Local Hero: Honoree Chancee Martorell, Advocate for the Thai Community
Nominee Name: Chanchanit (Chancee) Martorell
Title: Founder and executive director
Organization/Business: Thai Community Development Center
Website: thaicdc.org
"Through her organization, she provides a broad and comprehensive community development strategy that includes human rights advocacy, affordable housing, access to healthcare, promotion of small businesses, neighborhood empowerment and social enterprises. She helped establish 'Thai Town' and an 'annual' community event celebrating the Thai and API communities. In 1995 she and others woke L.A. up to the reality of slave labor here!"
— Michael Mata, nominator
About Chanchanit (Chancee) Martorell
Born in Thailand and raised in Los Angeles, Chancee Martorell studied political science and public law at UCLA, where she received her Bachelor of Arts and her master’s degree in urban planning with a specialization in Urban Regional Development/Third World Development. She also studied humanities at Chiang Mai University in Northern Thailand in 1988. Engaged in social activism for the past 35 years, Martorell is currently the executive director of the Thai Community Development Center (Thai CDC), a nonprofit organization she founded in 1994 to improve the lives of Thai immigrants through services that promote cultural adjustment and economic self-sufficiency. Her experiences leading to the founding of Thai CDC include work as a planner, an aide to former U.S. Representative Mel Levine (D-CA) and work with other local and state legislative offices. She also created and taught the first, “Thai American Experience” course offered as part of UCLA’s Asian American Studies curriculum in 1992.
During Thailand’s military coup of 1992, she mobilized the Thai community in Southern California to protest the atrocities committed by the military junta against civilian demonstrators in Bangkok, demanding a peaceful return to democracy for Thailand and its people.
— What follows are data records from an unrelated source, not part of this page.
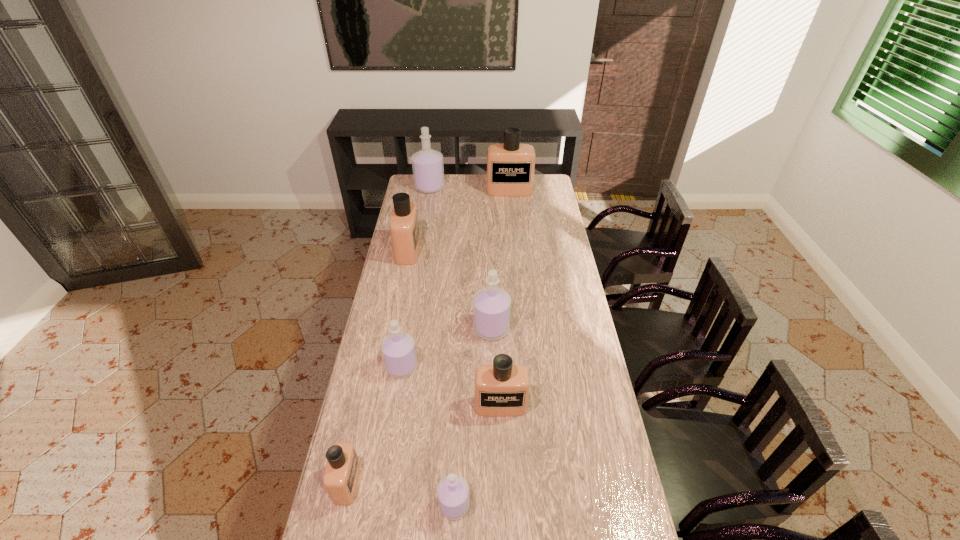
This screenshot has width=960, height=540. I want to click on the nearest beige perfume, so click(x=342, y=470).

The image size is (960, 540). I want to click on the second purple perfume from right to left, so click(452, 491).

You are a GUI agent. You are given a task and a screenshot of the screen. Output one action in this format:
    pyautogui.click(x=<x>, y=<y>)
    Task: Click on the fifth object from left to right
    
    Given the screenshot: What is the action you would take?
    pyautogui.click(x=452, y=491)

Find the location of a particular element. The height and width of the screenshot is (540, 960). free space located on the back of the farthest purple perfume is located at coordinates (432, 175).

This screenshot has height=540, width=960. What are the coordinates of `vacant space situated 0.200m on the front label of the farthest beige perfume` in the screenshot? It's located at (512, 217).

The image size is (960, 540). I want to click on vacant area situated 0.150m on the front label of the third farthest object, so click(450, 251).

The width and height of the screenshot is (960, 540). I want to click on blank space located 0.160m on the front of the third nearest purple perfume, so click(492, 377).

Locate an element on the screen. This screenshot has width=960, height=540. vacant space located 0.380m on the front of the fifth farthest object is located at coordinates (382, 489).

This screenshot has height=540, width=960. What are the coordinates of `vacant position located on the front label of the third nearest object` in the screenshot? It's located at (505, 529).

Locate an element on the screen. The image size is (960, 540). free space located on the front label of the nearest beige perfume is located at coordinates (490, 483).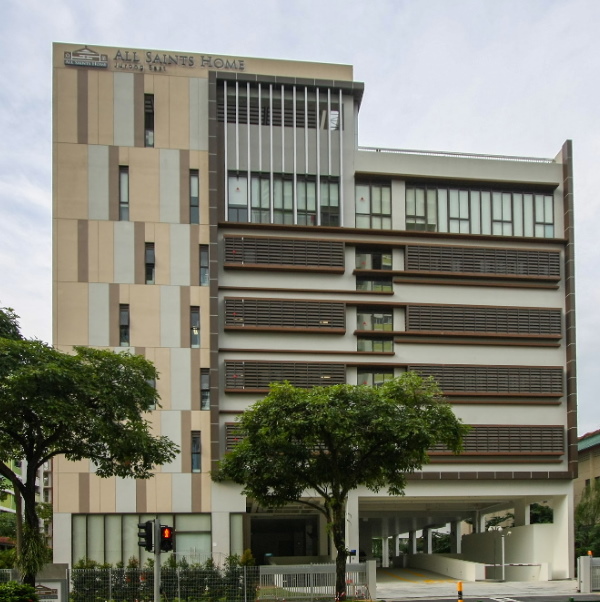
Locate an element on the screen. This screenshot has width=600, height=602. windows is located at coordinates (192, 560), (124, 560).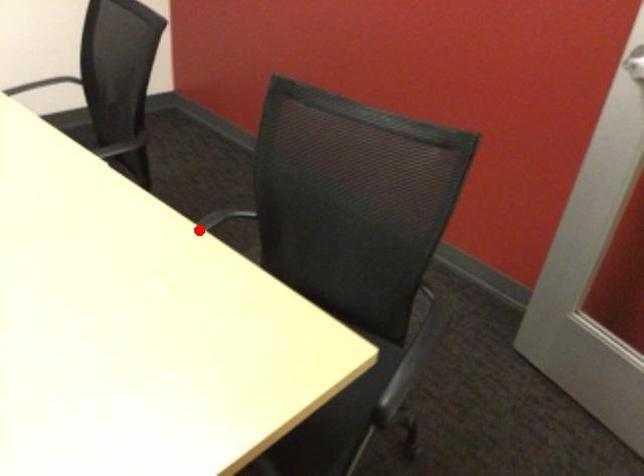
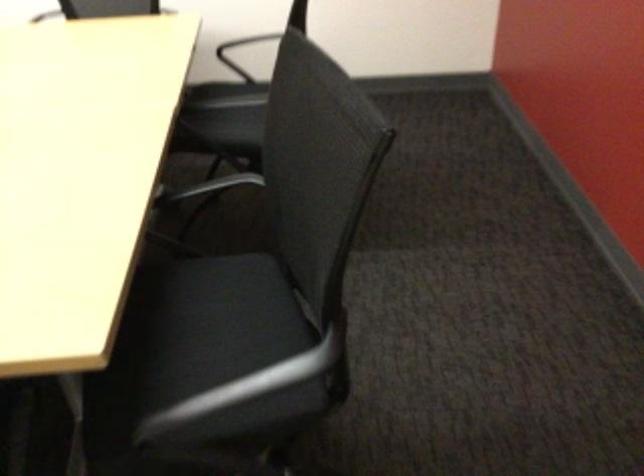
In the second image, find the point that corresponds to the highlighted location in the first image.

(209, 186)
After civil unrest in Los Angeles, in 1992, she co-authored the Mid-City Plan for the Coalition of Neighborhood Developers, which sought to address the lack of economic resources in an inner-city area of Los Angeles. The pivotal event also led her to documenting the demographics and social and human service needs of Thais in Los Angeles for the first time in a landmark community needs assessment study as a way to advocate for more resources in underserved communities.
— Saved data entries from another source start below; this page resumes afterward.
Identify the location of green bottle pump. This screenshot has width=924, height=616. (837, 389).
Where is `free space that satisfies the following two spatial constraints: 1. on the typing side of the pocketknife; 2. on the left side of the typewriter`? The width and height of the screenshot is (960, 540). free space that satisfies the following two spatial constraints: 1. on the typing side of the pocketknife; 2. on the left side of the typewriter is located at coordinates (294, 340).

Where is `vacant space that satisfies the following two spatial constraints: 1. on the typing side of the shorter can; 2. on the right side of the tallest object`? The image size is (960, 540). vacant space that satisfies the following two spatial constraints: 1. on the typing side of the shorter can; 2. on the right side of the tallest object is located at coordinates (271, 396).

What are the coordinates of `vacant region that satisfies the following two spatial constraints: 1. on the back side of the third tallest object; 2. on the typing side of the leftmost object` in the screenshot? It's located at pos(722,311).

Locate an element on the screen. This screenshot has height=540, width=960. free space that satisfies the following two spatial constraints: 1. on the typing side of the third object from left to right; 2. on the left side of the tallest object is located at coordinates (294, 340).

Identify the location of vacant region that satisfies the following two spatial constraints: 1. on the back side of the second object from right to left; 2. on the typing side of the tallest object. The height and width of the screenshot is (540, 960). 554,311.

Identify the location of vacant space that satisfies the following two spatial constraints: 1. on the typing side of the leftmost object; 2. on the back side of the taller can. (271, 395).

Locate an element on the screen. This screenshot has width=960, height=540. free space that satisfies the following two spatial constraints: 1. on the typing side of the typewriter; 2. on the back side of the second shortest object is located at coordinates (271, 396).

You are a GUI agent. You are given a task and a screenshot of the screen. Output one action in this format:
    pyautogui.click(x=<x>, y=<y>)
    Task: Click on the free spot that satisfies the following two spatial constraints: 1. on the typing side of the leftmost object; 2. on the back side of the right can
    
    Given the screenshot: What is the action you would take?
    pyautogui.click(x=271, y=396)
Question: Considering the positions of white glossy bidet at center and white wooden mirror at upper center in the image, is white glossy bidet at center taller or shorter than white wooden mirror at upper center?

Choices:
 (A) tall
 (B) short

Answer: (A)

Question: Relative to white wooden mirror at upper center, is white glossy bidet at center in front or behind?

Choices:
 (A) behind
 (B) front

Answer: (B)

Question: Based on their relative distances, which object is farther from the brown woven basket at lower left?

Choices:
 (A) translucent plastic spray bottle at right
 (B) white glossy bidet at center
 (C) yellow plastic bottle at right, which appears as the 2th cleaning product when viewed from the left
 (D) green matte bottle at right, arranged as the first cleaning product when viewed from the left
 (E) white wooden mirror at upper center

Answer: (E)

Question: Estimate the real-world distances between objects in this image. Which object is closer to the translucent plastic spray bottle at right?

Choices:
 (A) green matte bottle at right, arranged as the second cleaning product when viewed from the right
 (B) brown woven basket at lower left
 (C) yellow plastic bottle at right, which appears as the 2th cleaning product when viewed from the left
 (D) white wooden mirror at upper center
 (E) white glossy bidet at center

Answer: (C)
She has written about ethnic competency, the Thai immigrant community, Asian poverty, community economic development, urban revitalization strategies, human trafficking and global capitalism. She is known most notably for her work on over a half dozen major human rights cases involving over 2,000 Thai victims of human trafficking who were discovered working in conditions of slavery in the United States. Her tireless advocacy on behalf of the victims and the success of each case has made her a leading expert and sought-after spokesperson on the serious issue of modern-day slavery. She taught a course entitled “Human Trafficking and Modern-day Slavery” at the UCLA Department of World Arts and Cultures.
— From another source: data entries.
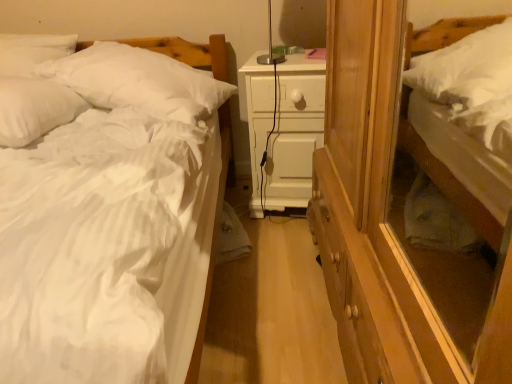
Question: Does white soft bed at right, marked as the 2th bed in a left-to-right arrangement, have a smaller size compared to white soft pillow at left, which ranks as the 1th pillow in left-to-right order?

Choices:
 (A) yes
 (B) no

Answer: (B)

Question: From the image's perspective, is white soft bed at right, marked as the 2th bed in a left-to-right arrangement, beneath white soft pillow at left, the second pillow viewed from the right?

Choices:
 (A) no
 (B) yes

Answer: (A)

Question: Could you tell me if white soft bed at right, marked as the 2th bed in a left-to-right arrangement, is turned towards white soft pillow at left, which ranks as the 1th pillow in left-to-right order?

Choices:
 (A) no
 (B) yes

Answer: (B)

Question: Is white soft bed at right, which is counted as the 1th bed, starting from the right, far from white soft pillow at left, which ranks as the 1th pillow in left-to-right order?

Choices:
 (A) yes
 (B) no

Answer: (A)

Question: Can you confirm if white soft bed at right, which is counted as the 1th bed, starting from the right, is positioned to the right of white soft pillow at left, the second pillow viewed from the right?

Choices:
 (A) no
 (B) yes

Answer: (B)

Question: Does white soft bed at right, which is counted as the 1th bed, starting from the right, have a larger size compared to white soft pillow at left, the second pillow viewed from the right?

Choices:
 (A) no
 (B) yes

Answer: (B)

Question: Is white soft pillow at upper left, which is the second pillow in left-to-right order, bigger than white soft bed at right, marked as the 2th bed in a left-to-right arrangement?

Choices:
 (A) no
 (B) yes

Answer: (B)

Question: Does white soft pillow at upper left, placed as the first pillow when sorted from right to left, appear on the right side of white soft bed at right, marked as the 2th bed in a left-to-right arrangement?

Choices:
 (A) no
 (B) yes

Answer: (A)

Question: Can you confirm if white soft pillow at upper left, placed as the first pillow when sorted from right to left, is taller than white soft bed at right, which is counted as the 1th bed, starting from the right?

Choices:
 (A) yes
 (B) no

Answer: (B)

Question: Is white soft pillow at upper left, placed as the first pillow when sorted from right to left, looking in the opposite direction of white soft bed at right, marked as the 2th bed in a left-to-right arrangement?

Choices:
 (A) yes
 (B) no

Answer: (B)

Question: From a real-world perspective, is white soft pillow at upper left, which is the second pillow in left-to-right order, located higher than white soft bed at right, marked as the 2th bed in a left-to-right arrangement?

Choices:
 (A) no
 (B) yes

Answer: (B)

Question: Is white soft pillow at upper left, which is the second pillow in left-to-right order, directly adjacent to white soft bed at right, which is counted as the 1th bed, starting from the right?

Choices:
 (A) yes
 (B) no

Answer: (B)

Question: Is white soft bed at right, marked as the 2th bed in a left-to-right arrangement, facing towards white soft pillow at upper left, which is the second pillow in left-to-right order?

Choices:
 (A) yes
 (B) no

Answer: (A)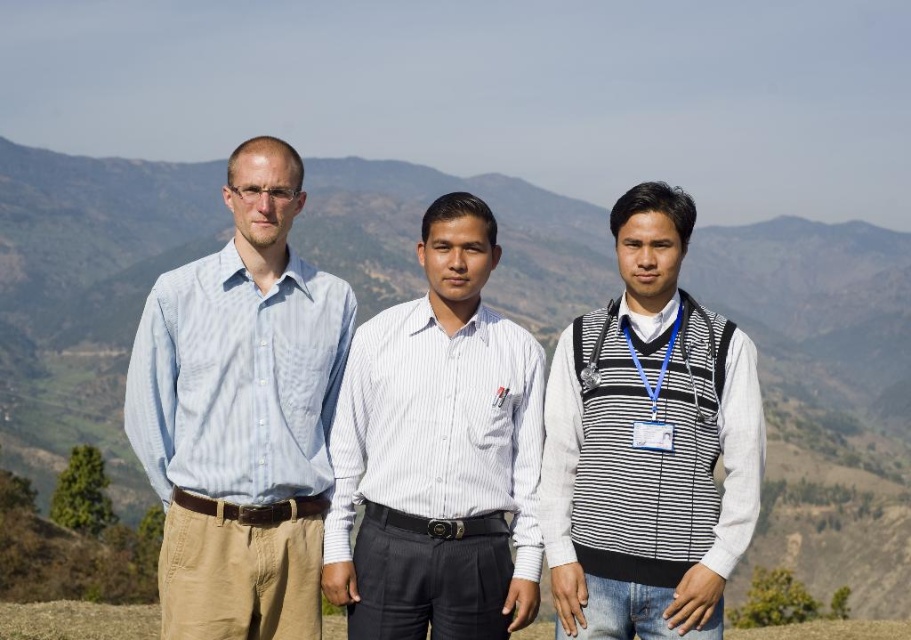
Measure the distance between light blue striped shirt at left and silver metallic medal at center.

light blue striped shirt at left and silver metallic medal at center are 10.12 meters apart from each other.

Image resolution: width=911 pixels, height=640 pixels. Describe the element at coordinates (241, 413) in the screenshot. I see `light blue striped shirt at left` at that location.

Find the location of `light blue striped shirt at left`. light blue striped shirt at left is located at coordinates (241, 413).

Who is higher up, white striped shirt at center or silver metallic medal at center?

Positioned higher is silver metallic medal at center.

Can you confirm if white striped shirt at center is positioned to the left of silver metallic medal at center?

Indeed, white striped shirt at center is positioned on the left side of silver metallic medal at center.

Is point (392, 308) closer to camera compared to point (597, 384)?

No, it is behind (597, 384).

Find the location of a particular element. The width and height of the screenshot is (911, 640). white striped shirt at center is located at coordinates (438, 452).

Can you confirm if light blue striped shirt at left is positioned to the left of striped sweater vest at center?

Yes, light blue striped shirt at left is to the left of striped sweater vest at center.

Is point (242, 358) positioned in front of point (585, 436)?

No.

Where is `light blue striped shirt at left`? This screenshot has height=640, width=911. light blue striped shirt at left is located at coordinates (241, 413).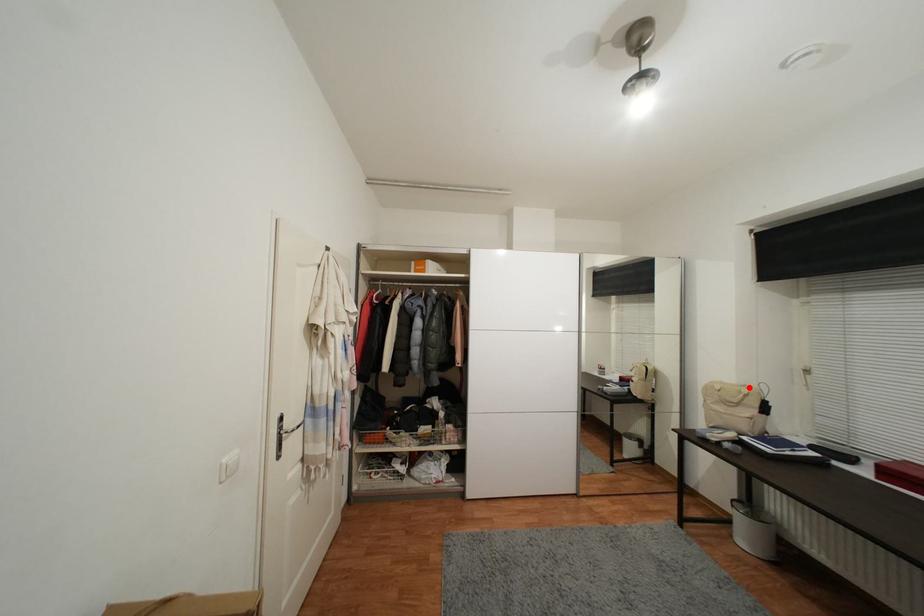
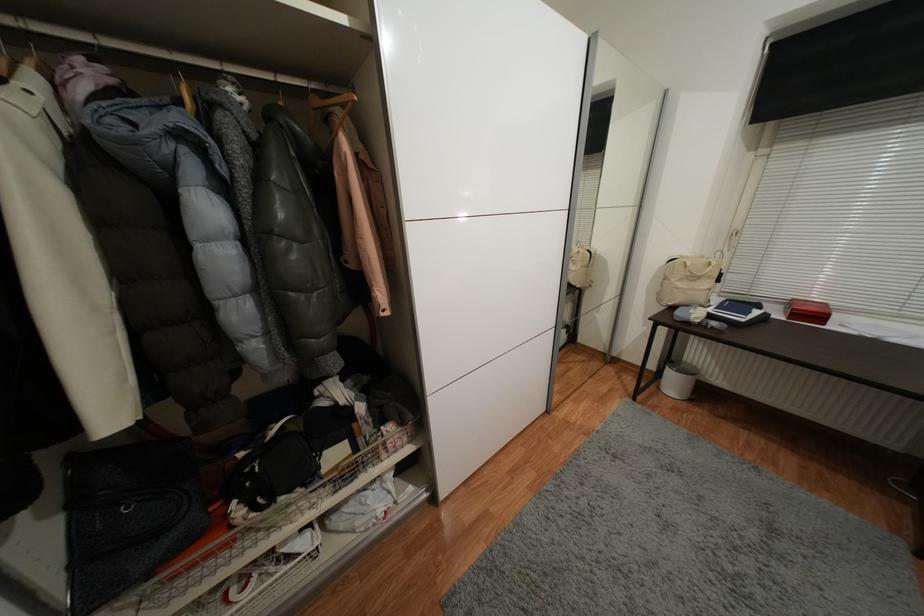
Where in the second image is the point corresponding to the highlighted location from the first image?

(707, 257)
On June 29, 2012, she was given the Royal Decoration of the Most Admirable Order of the Direkgunabhorn from His Majesty King Bhumibol Adulyadej for her tireless service to the Thai community abroad. She also received written honors from U.S. Representative Karen Bass (D-CA) that were included in the Congressional record for Asian American and Pacific Islander Heritage Month in May 2012. She served on the Union Bank Community Advisory Board for three years between 2008 and 2011 and was chair in her last year. The members of the community advisory board help guide the bank in its community reinvestment activities and outreach efforts in low and moderate-income communities. On Sept. 28, 2005, she was confirmed by the Los Angeles City Council as Commissioner for the Central Area Planning Commission after being appointed by former Mayor Antonio Villaraigosa and later by Mayor Eric Garcetti. She ended her service as commissioner in 2013 after serving her second term as vice chair. In 2001, the California Wellness Foundation selected her as a Violence Prevention Initiative Fellow. She is also a recipient of several awards and honors, including the Asian Americans for Equality Dream of Equality Award, Assemblyman Mike Eng Inclusionary Award, KCET Unsung Hero Award, a Certificate of Recognition from Assemblyman Luis Caldera for “A Woman Making a Difference in the Heart of Los Angeles,” and many more. Martorell has been married to her husband, Esteban Martorell, since 1994 and has two grown sons.